Waldrappdame: Spektakulärer als Belinda Bencic

Letzten Samstag konnte in Reinach ein Waldrapp beobachtet werden. Die Vögel gehören zu den am stärksten bedrohten Vogelarten weltweit.

Zu Besuch in Reinach: Giorgia wurde im Tierpark Rosegg in Österreich geboren und ist Teil eines Artenschutzprojekts. Foto: Toni Dürrenberger
Zu Besuch in Reinach: Giorgia wurde im Tierpark Rosegg in Österreich geboren und ist Teil eines Artenschutzprojekts. Foto: Toni Dürrenberger

Wer schon einmal im Zoo Basel war, hat höchstwahrscheinlich schon einmal einen Waldrapp gesehen. In freier Wildbahn hingegen dürfen dies wohl die wenigsten von sich behaupten. Der Reinacher Toni Dürrenberger, Hobby-Naturfotograf und Storchen-Verantwortlicher beim Erlenhof, gehört seit vergangenem Samstag dazu. «Eigentlich war der Samstagnachmittag für Belinda Bencic und ihr Spiel um Olympia-Gold reserviert», erzählt er lachend. Als er dann aber den Anruf einer Kollegin bekam, dass beim Modellflugplatz in der Nähe des Erlenhofs ein Waldrapp beim Fressen beobachtet werden könne, hatte Belinda Bencic das Nachsehen. «Ich liess alles stehen und liegen und machte mich sofort auf den Weg», sagt Dürrenberger. Dies zahlte sich aus, konnte er doch eine Reihe eindrücklicher Fotos des Tiers machen. Auch eine Identifikation des Waldrapps war aufgrund eines Rings möglich: Es handelte sich um Giorgia, ein im Tierpark Rosegg in Österreich geborener und in Überlingen am Bodensee aufgezogener Vogel.

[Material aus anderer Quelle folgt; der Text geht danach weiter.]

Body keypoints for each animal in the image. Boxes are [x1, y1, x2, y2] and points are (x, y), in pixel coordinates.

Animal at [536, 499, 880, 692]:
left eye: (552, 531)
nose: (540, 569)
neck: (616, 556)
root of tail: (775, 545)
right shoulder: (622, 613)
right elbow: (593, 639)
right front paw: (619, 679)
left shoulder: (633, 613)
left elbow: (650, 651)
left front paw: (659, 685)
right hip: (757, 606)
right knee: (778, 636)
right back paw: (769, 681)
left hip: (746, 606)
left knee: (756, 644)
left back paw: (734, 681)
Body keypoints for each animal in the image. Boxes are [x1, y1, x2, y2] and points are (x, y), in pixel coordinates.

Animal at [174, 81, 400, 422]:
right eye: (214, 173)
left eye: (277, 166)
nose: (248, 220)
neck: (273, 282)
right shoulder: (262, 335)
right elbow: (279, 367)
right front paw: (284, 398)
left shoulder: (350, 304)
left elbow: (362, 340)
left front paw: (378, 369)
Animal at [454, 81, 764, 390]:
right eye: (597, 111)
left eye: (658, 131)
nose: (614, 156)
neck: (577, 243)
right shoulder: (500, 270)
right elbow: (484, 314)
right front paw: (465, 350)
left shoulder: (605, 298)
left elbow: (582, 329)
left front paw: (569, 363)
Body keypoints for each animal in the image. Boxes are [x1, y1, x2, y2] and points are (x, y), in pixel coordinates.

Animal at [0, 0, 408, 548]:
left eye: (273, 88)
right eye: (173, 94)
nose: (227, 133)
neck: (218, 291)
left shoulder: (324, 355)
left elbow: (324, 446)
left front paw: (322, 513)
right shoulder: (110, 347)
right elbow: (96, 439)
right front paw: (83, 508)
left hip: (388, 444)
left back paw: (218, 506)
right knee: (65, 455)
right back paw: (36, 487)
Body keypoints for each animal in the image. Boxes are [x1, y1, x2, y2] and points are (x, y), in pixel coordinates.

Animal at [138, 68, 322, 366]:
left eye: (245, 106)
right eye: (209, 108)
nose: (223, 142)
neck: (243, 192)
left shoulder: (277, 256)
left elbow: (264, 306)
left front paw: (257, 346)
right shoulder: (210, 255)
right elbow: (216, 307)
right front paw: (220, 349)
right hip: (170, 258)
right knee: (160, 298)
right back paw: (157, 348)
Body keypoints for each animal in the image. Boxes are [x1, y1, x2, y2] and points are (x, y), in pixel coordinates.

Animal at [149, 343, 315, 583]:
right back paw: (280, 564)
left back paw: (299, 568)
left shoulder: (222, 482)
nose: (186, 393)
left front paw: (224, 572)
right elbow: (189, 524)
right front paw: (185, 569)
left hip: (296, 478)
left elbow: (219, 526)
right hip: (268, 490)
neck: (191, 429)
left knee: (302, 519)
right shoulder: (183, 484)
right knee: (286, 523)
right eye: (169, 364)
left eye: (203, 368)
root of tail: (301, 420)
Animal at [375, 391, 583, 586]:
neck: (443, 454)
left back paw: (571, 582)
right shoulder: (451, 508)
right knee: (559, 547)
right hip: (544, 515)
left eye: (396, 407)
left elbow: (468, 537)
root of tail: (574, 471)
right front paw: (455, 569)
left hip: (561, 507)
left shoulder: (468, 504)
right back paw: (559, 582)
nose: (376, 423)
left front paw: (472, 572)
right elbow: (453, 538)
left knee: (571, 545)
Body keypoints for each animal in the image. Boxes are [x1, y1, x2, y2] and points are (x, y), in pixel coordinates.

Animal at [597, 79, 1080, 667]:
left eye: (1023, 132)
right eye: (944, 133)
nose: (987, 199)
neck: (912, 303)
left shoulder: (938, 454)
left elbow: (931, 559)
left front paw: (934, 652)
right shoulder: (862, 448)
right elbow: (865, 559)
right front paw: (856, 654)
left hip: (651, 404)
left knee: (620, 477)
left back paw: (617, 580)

Giorgia ist Teil des Artenschutzprojekts zur Wiederansiedlung der Waldrappen in Überlingen am Bodensee. Seit 2017 werden dort jährlich bis zu 32 Waldrappen von Hand aufgezogen. Dafür werden die Waldrappküken, die von ihren biologischen Eltern in Partner-Institutionen wie dem Tierpark Rosegg ausgebrütet wurden, nach drei bis acht Tagen aus dem Nest entnommen und von da an von menschlichen Zieheltern betreut und aufgezogen.

Sobald die Jungvögel flügge werden, erfolgt der Umzug ins Trainingscamp Überlingen. Dort geht es darum, die enge soziale Beziehung zwischen Waldrappen und Zieheltern weiter zu festigen. Diese Beziehung ist essenziell, denn die Waldrappen müssen ihren Zieheltern so weit vertrauen, dass sie ihnen auch folgen, wenn diese ihnen in motorisierten Hängegleitern vorausfliegen. Nach erfolgreich abgeschlossenem Training geht das Abenteuer dann erst richtig los: Zusammen machen sich die Zieheltern und ihre Waldrappen auf den Weg Richtung Toskana. Dort verbringen die Vögel eigenständig bis zu drei Jahre, um dann spätestens mit Eintritt der Geschlechtsreife selbstständig zurück ins Brutgebiet zu ziehen, dass sich gleich neben dem Trainingscamp in Überlingen befindet.

Ansiedlung scheint zu gelingen

Auf dem Weg Richtung Brutstätte am Bodensee befindet sich auch die in Reinach beobachtete Giorgia. Eilig scheint es die Waldrapp-Dame aber nicht besonders zu haben. Während zahlreiche ihrer Artgenossen schon in Überlingen eingetroffen und am Brüten sind, hält sich Giorgia seit April im Berner Seeland und seit Neuem auch in der Region Basel auf.

Früher oder später wird aber auch sie sich an den Bodensee begeben, um dort zu brüten und ihre Jungen aufzuziehen. Diese werden ihr dann kommenden Herbst ins Wintergebiet in die Toskana folgen, dort bis zu ihrer eigenen Geschlechtsreife bleiben und dann selbst wieder ins Brutgebiet migrieren. Durch diesen Kreislauf soll der Waldrapp wieder nach und nach in Überlingen und in der ganzen Schweiz angesiedelt werden.

Dass das Projekt funktioniert, zeigen die laufend gemeldeten Beobachtungen von freilegenden Waldrappen aus der ganzen Schweiz. Die Chancen stehen also nicht schlecht, dass sich Toni Dürrenberger den Olympia-Final im Tennis 2024 in aller Ruhe ansehen kann.